Binocular Disparity: Judging distance by triangulating between the two eyes. First neurons sensitive to binocular disparity are found in area V1. Disparity sensitive neurons are found throughout visual cortex, but are most easily and commonly found in the dorsal/parietal pathway. Near disparity = crossed Far disparity = uncrossed
So how do they work? Standard stereograms use two images, one for each eye. Various optical systems ensure that the left eye gets one image, and the right eye gets another image. For autostereograms, the bottom line is that there are two hidden pictures in a single image seen by both eyes, the two hidden images have different amounts of horizontal shift in different regions of the image that are interpreted by the brain as different depths. Using random dots hides the two images well, because as with standard random dot stereograms, you can’t see the images unless they have been binocularly fused.
Actually looking at two objects, one nearer and one farther than the fixation point. The brain interprets the shifts in the image of the objects as evidence of them being nearer or farther than fixation.
Standard stereogram, each eye gets a separate image. As before, the brain interprets the shifts in the image of the objects between the two retinas as evidence of them being nearer or farther than fixation.
Single image stereogram, two shifted copies of each object, the brain again interprets the shifts in the image of the objects between the two retinas as evidence of them being nearer or farther than fixation. BUT: How do you hide the two images?
Very crudely: use random-dot stereograms. You can’t see the objects unless they are binocularly fused, thus hiding the two pictures. At each place in the single image, you have two overlaid (transparent or alternating) random dot stereograms with different horizontal shifts. The brain uses the shift that produces the best match to estiamte distance. Why does it take time to see these images? Because in normal conditions there are false binocular matches everywhere, and the visual system ignores them unless there is confirmatory data. Initially all the little random dot stereogram patches are filtered out. Once a few manage to break through at once and give the sense of a colinera contour, this reinforces the depth sense from the random dot stereograms and the entire picture snaps into focus.

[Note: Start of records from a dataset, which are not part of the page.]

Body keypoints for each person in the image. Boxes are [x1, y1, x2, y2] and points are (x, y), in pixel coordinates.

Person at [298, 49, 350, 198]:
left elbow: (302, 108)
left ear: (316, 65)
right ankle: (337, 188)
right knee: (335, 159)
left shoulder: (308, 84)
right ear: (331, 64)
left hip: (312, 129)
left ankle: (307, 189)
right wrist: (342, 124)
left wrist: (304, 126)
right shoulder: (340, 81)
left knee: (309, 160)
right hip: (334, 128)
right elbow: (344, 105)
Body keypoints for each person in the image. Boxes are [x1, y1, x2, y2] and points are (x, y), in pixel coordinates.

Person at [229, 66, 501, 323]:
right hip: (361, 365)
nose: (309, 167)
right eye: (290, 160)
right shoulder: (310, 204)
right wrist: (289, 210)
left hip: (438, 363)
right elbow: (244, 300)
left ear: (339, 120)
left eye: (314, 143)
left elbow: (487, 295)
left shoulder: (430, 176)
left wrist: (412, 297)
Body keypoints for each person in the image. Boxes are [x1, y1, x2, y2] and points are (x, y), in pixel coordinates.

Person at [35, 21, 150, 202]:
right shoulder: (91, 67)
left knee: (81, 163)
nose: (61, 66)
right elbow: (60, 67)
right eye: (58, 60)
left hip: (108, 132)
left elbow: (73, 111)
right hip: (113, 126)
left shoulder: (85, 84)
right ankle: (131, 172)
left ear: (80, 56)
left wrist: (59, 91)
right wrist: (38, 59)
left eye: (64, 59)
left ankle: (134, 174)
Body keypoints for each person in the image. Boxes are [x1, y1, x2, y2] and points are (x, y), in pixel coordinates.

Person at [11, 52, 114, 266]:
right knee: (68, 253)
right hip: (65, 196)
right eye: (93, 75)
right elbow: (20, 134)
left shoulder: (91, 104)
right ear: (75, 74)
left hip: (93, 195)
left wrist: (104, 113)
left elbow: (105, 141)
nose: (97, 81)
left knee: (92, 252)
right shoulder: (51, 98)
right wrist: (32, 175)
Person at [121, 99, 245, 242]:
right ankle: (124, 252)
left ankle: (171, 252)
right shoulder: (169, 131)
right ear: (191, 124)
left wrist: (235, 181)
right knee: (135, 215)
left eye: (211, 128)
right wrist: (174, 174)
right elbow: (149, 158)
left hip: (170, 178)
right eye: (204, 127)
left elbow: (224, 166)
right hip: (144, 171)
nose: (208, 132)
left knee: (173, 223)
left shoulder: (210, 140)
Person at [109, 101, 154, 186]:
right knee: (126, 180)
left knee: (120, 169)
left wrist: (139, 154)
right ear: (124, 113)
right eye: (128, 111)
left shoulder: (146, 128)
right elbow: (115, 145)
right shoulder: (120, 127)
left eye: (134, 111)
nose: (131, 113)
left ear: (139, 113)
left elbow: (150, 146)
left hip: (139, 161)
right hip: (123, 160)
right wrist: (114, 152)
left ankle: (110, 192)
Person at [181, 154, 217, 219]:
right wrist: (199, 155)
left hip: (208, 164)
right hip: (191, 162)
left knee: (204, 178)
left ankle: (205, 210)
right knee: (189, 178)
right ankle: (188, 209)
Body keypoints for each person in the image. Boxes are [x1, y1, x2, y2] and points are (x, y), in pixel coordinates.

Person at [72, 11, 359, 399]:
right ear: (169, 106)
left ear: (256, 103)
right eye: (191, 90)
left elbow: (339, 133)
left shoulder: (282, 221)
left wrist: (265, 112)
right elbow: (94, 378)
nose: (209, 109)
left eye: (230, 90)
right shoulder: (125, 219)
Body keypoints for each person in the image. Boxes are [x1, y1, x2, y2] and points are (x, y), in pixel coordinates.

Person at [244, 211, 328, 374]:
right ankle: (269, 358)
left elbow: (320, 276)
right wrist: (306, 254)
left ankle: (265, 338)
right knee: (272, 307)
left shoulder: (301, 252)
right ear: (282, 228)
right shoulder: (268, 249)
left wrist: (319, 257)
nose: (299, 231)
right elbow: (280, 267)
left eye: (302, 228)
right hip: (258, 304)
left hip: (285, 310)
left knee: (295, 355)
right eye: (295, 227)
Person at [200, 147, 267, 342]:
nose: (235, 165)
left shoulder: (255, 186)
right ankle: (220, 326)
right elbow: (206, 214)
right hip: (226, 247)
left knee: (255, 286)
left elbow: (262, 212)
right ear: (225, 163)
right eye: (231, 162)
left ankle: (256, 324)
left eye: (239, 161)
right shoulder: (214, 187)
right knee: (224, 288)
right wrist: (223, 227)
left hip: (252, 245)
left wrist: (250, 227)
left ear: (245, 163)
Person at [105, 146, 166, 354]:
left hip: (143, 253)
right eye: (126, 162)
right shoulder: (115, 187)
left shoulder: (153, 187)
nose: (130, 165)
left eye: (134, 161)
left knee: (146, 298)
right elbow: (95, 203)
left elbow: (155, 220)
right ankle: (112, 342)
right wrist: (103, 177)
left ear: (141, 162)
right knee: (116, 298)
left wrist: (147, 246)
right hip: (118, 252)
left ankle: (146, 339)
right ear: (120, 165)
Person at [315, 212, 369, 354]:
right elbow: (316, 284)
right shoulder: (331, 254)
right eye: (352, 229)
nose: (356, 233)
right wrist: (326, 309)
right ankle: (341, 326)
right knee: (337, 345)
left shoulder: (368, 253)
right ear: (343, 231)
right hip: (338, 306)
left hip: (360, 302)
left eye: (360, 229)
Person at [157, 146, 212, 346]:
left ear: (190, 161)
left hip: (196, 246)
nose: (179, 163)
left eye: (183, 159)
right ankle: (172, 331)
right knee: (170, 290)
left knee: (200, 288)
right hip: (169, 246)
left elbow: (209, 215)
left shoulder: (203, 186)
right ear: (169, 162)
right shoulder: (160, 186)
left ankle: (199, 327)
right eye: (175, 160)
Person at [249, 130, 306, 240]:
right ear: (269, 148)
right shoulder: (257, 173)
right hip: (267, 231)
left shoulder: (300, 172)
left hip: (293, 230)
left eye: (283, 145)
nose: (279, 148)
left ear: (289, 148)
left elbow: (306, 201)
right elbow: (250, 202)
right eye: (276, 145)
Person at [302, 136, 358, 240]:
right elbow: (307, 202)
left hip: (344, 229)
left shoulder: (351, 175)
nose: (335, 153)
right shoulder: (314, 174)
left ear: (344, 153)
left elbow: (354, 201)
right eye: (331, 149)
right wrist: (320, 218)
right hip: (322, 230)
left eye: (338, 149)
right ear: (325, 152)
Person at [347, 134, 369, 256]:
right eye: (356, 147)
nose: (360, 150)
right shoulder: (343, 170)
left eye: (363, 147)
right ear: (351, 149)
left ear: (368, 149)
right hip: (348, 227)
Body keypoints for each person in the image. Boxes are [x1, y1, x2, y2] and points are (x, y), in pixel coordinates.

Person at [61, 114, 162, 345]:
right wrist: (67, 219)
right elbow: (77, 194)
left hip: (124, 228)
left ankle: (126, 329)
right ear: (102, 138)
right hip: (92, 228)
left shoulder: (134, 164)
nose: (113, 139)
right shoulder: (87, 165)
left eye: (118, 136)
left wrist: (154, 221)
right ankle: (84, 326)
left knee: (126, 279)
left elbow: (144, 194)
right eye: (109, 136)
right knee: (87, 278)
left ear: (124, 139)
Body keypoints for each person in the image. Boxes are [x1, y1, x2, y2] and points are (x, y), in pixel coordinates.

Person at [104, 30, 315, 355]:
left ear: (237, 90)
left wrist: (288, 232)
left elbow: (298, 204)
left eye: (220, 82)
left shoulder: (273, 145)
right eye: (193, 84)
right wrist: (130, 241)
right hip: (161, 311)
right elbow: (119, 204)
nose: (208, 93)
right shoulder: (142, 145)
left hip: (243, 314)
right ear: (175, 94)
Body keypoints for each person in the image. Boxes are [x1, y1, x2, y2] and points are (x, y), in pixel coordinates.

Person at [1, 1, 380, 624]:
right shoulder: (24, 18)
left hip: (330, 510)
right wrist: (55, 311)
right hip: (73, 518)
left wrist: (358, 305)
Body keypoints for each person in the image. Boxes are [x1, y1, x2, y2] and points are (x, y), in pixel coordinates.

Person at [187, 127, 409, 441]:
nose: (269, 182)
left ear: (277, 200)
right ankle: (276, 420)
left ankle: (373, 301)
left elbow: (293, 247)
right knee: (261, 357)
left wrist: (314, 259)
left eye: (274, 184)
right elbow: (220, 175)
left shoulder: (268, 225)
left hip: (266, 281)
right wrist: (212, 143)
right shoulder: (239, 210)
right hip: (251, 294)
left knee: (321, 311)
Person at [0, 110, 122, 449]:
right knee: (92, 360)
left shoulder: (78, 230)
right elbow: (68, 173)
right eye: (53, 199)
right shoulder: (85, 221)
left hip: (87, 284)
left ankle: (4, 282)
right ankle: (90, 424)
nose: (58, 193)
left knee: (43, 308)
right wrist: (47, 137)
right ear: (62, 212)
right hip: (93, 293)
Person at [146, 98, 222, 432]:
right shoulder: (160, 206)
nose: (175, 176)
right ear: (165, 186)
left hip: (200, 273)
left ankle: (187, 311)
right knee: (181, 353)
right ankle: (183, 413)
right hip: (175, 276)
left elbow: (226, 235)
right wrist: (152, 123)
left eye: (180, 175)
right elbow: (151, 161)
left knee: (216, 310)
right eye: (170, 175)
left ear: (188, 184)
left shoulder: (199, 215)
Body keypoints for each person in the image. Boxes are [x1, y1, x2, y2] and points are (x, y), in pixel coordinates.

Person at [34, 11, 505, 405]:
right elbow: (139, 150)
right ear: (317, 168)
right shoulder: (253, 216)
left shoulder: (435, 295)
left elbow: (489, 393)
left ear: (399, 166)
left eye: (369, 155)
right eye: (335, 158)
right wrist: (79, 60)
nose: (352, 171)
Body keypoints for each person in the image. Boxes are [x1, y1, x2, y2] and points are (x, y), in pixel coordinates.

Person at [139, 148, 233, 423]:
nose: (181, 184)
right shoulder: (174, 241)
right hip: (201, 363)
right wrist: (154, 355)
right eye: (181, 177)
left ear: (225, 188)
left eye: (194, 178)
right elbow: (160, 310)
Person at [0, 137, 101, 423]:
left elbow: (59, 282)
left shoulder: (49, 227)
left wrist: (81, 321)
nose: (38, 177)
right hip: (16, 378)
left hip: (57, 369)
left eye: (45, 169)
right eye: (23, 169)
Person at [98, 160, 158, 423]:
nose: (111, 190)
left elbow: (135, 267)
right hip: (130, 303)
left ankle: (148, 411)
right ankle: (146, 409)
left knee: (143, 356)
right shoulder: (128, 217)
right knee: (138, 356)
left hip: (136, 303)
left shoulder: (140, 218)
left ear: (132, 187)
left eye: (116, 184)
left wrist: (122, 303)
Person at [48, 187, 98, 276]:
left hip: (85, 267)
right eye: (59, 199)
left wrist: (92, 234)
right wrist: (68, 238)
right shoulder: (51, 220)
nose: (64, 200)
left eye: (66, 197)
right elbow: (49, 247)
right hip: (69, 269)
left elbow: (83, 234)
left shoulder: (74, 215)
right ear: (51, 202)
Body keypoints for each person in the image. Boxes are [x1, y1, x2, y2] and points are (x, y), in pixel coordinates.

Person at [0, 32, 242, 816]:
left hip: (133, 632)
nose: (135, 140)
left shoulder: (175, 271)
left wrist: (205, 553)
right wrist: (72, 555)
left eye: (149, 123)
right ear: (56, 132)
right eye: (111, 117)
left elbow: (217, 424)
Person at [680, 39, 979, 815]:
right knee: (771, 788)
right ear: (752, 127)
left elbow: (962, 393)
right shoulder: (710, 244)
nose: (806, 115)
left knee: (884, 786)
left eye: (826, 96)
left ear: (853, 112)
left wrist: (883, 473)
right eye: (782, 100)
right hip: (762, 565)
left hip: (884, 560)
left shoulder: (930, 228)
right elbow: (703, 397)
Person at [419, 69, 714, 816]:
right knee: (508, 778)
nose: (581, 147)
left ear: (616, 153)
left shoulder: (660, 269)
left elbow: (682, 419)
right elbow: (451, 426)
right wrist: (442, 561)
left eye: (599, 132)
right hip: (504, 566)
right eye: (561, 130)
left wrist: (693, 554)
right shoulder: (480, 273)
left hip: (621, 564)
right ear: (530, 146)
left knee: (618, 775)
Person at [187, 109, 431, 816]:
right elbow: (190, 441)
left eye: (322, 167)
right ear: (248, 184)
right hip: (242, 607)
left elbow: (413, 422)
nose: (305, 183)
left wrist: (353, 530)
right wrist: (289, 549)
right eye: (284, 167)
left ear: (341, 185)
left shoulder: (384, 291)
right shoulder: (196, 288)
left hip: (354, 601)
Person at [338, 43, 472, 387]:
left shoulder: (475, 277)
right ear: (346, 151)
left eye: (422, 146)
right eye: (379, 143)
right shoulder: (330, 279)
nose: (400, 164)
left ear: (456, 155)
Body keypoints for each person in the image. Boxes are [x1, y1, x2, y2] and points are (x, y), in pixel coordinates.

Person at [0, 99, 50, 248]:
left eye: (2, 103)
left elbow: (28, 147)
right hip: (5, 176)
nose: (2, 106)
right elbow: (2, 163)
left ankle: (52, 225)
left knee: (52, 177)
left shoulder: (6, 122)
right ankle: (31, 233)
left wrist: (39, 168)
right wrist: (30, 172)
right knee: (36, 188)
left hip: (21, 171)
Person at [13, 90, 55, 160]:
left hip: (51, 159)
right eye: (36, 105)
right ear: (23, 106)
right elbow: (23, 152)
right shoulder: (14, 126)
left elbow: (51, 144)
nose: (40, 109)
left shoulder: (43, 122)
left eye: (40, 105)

Tricks for viewing: Most autostereograms are designed for wall-eyed (diverging) viewing. Need to focus (converge) on a point behind the image plane. People with stereo vision deficits can’t fuse random-dot stereograms, including magic eye (between 1 and 5 percent of population, give or take). -> Use bright lighting: causes pupil to constrict, decreases conflicting information due to blur and depth-of-focus. -> Try to look behind the image. Look at your reflection if on glossy paper (which optically will appear twice as far away). Hold up to your nose and slowly pull away. Look at an object behind the image plane (opposite if autostereogram designed for crossed viewing).